EXCERPTED TEXT:
*** Block opens ***
7. In the case of Devarajan, learned counsel, Ms.Rita Chandrasekar, contended that, though Devarajan, in his affidavit, has stated that the amount which is said to have been misappropriated is in no way connected with the Institution and it is the personal transaction of the Director, he ought to have participated in the enquiry. She has further contended that despite being afforded an opportunity to defend himself, he has not participated in the enquiry.

In all, learned counsel appearing for the College Management, contended that the averments of Naryanasamy and Devarajan are baseless and prayed for dismissal of the writ petitions filed by them against the College Management.

8. In support of her contentions, learned counsel, Ms.Rita Chandrasekar, relied on:

(i) the judgment of the Supreme Court reported in 1989 (II) LLJ 57 in the case of Union of India vs. Parma Nanda:
"27. We must unequivocally state that the jurisdiction of the Tribunal to interfere with the disciplinary matters or punishment cannot be equated with an appellate jurisdiction. The Tribunal cannot interfere with the findings of the Inquiry Officer or competent authority where they are not arbitrary or utterly perverse. It is appropriate to remember that the power to impose penalty on a delinquent officer is conferred on the competent authority either by an Act of legislature or rules made under the proviso to Article 309 of the Constitution. If there has been an enquiry consistent with the rules and in accordance with principles of natural justice what punishment would meet the ends of justice is a matter exclusively within the jurisdiction of the competent authority. If the penalty can lawfully be imposed and is imposed on the proved misconduct, the Tribunal has no power to substitute its own discretion for that of the authority. The adequacy of penalty, unless it is malafide, is certainly not a matter for the Tribunal to concern with. The Tribunal also cannot interfere with the penalty if the conclusion of the Inquiry Officer or the competent authority is based on evidence even if some of it is found to be irrelevant or extraneous to the matter."
*** Block closes ***
DATASET ENTRIES:
*** Block opens ***
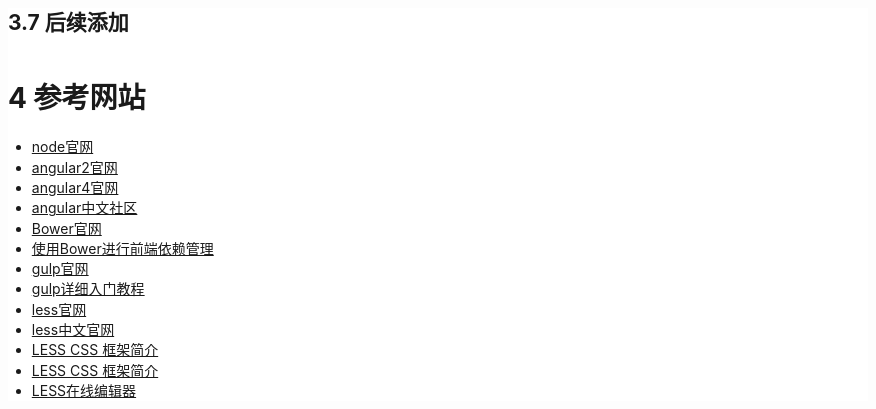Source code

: ## 3.7 后续添加

# 4 参考网站

- [node官网](https://nodejs.org/en/)
- [angular2官网](https://angularjs.org/)
- [angular4官网](https://angular.io/)
- [angular中文社区](http://www.angularjs.cn/)
- [Bower官网](https://bower.io/)
- [使用Bower进行前端依赖管理](http://www.cnblogs.com/nickai/p/5864898.html)
- [gulp官网](http://www.gulpjs.com.cn/docs/getting-started/)
- [gulp详细入门教程](http://www.cnblogs.com/horanly/p/6596415.html)
- [less官网](http://lesscss.org/)
- [less中文官网](http://lesscss.cn/)
- [LESS CSS 框架简介](https://www.ibm.com/developerworks/cn/web/1207_zhaoch_lesscss/)
- [LESS CSS 框架简介](https://www.ibm.com/developerworks/cn/web/1207_zhaoch_lesscss/)
- [LESS在线编辑器](http://tool.oschina.net/less)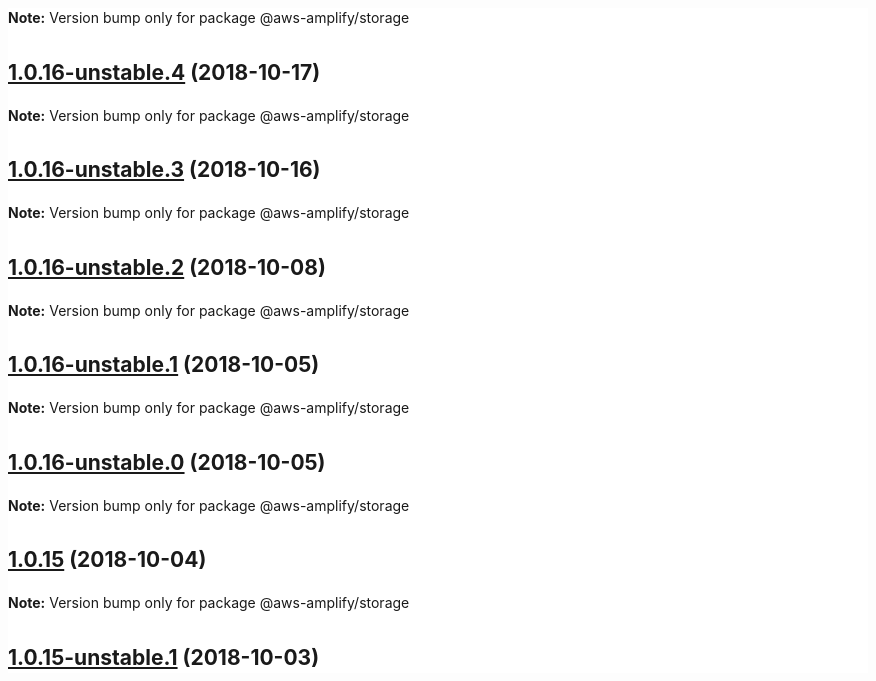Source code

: **Note:** Version bump only for package @aws-amplify/storage

<a name="1.0.16-unstable.4"></a>

## [1.0.16-unstable.4](https://github.com/aws/aws-amplify/compare/@aws-amplify/storage@1.0.16-unstable.3...@aws-amplify/storage@1.0.16-unstable.4) (2018-10-17)

**Note:** Version bump only for package @aws-amplify/storage

<a name="1.0.16-unstable.3"></a>

## [1.0.16-unstable.3](https://github.com/aws/aws-amplify/compare/@aws-amplify/storage@1.0.16-unstable.2...@aws-amplify/storage@1.0.16-unstable.3) (2018-10-16)

**Note:** Version bump only for package @aws-amplify/storage

<a name="1.0.16-unstable.2"></a>

## [1.0.16-unstable.2](https://github.com/aws/aws-amplify/compare/@aws-amplify/storage@1.0.16-unstable.1...@aws-amplify/storage@1.0.16-unstable.2) (2018-10-08)

**Note:** Version bump only for package @aws-amplify/storage

<a name="1.0.16-unstable.1"></a>

## [1.0.16-unstable.1](https://github.com/aws/aws-amplify/compare/@aws-amplify/storage@1.0.16-unstable.0...@aws-amplify/storage@1.0.16-unstable.1) (2018-10-05)

**Note:** Version bump only for package @aws-amplify/storage

<a name="1.0.16-unstable.0"></a>

## [1.0.16-unstable.0](https://github.com/aws/aws-amplify/compare/@aws-amplify/storage@1.0.15-unstable.1...@aws-amplify/storage@1.0.16-unstable.0) (2018-10-05)

**Note:** Version bump only for package @aws-amplify/storage

<a name="1.0.15"></a>

## [1.0.15](https://github.com/aws/aws-amplify/compare/@aws-amplify/storage@1.0.15-unstable.1...@aws-amplify/storage@1.0.15) (2018-10-04)

**Note:** Version bump only for package @aws-amplify/storage

<a name="1.0.15-unstable.1"></a>

## [1.0.15-unstable.1](https://github.com/aws/aws-amplify/compare/@aws-amplify/storage@1.0.15-unstable.0...@aws-amplify/storage@1.0.15-unstable.1) (2018-10-03)
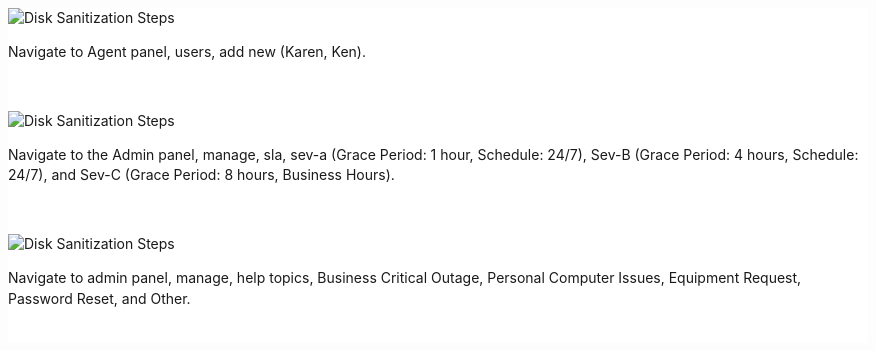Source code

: <p>
<img src="https://i.imgur.com/3pdWYR9.png" height="80%" width="80%" alt="Disk Sanitization Steps"/>
</p>
<p>
Navigate to Agent panel, users, add new (Karen, Ken).
</p>
<br />

<p>
<img src="https://i.imgur.com/mFgxkNG.png" height="80%" width="80%" alt="Disk Sanitization Steps"/>
</p>
<p>
Navigate to the Admin panel, manage, sla, sev-a (Grace Period: 1 hour, Schedule: 24/7), Sev-B (Grace Period: 4 hours, Schedule: 24/7), and Sev-C (Grace Period: 8 hours, Business Hours).
</p>
<br />

<p>
<img src="https://i.imgur.com/EUaHZ2s.png" height="80%" width="80%" alt="Disk Sanitization Steps"/>
</p>
<p>
Navigate to admin panel, manage, help topics, Business Critical Outage, Personal Computer Issues, Equipment Request, Password Reset, and Other.  
</p>
<br />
*** Block closes ***
PROBLEM 1: According to the judgment excerpt, what did counsel for the College Management ask the court to do with the writ petitions?
PROBLEM 2: Extend the judgment excerpt from the point where it stops, beginning after the quoted paragraph 27.

YOUR RESPONSE 1: Counsel asked the court to dismiss the writ petitions that Naryanasamy and Devarajan filed against the College Management.

YOUR RESPONSE 2:
(ii) another judgment of the Supreme Court reported in (2007) 1 SCC 222 in the case of A.P.SRTC vs. Raghuda Siva Sankar Prasad:

"20. The learned Judges of the High Court have also failed to appreciate that once an employee has lost the confidence of the employer, it would not be safe and in the interest of the Corporation to continue the employee in the service. The punishment, imposed by the management in the facts and circumstances of the case, is not disproportionate and that the punishment of removal from service is just and reasonable and proportionate to the proved misconduct.
23. Interfering therefore with the quantum of punishment of the respondent herein, is not called for. In our opinion, the respondent has no legal right to continue in the Corporation. As held by this Court, in a catena of judgments that the loss of confidence occupies the primary factor and not the amount of money and that sympathy and genorosity cannot be a factor which is permissible in law in such matters. When the employee is found guilty of theft, there is nothing wrong in the Corporation losing confidence or faith in such an employee and awarding punishment of removal. In such cases, there is no place of generosity or place of sympathy on the part of the judicial forums and interfering with the quantum of the punishment. "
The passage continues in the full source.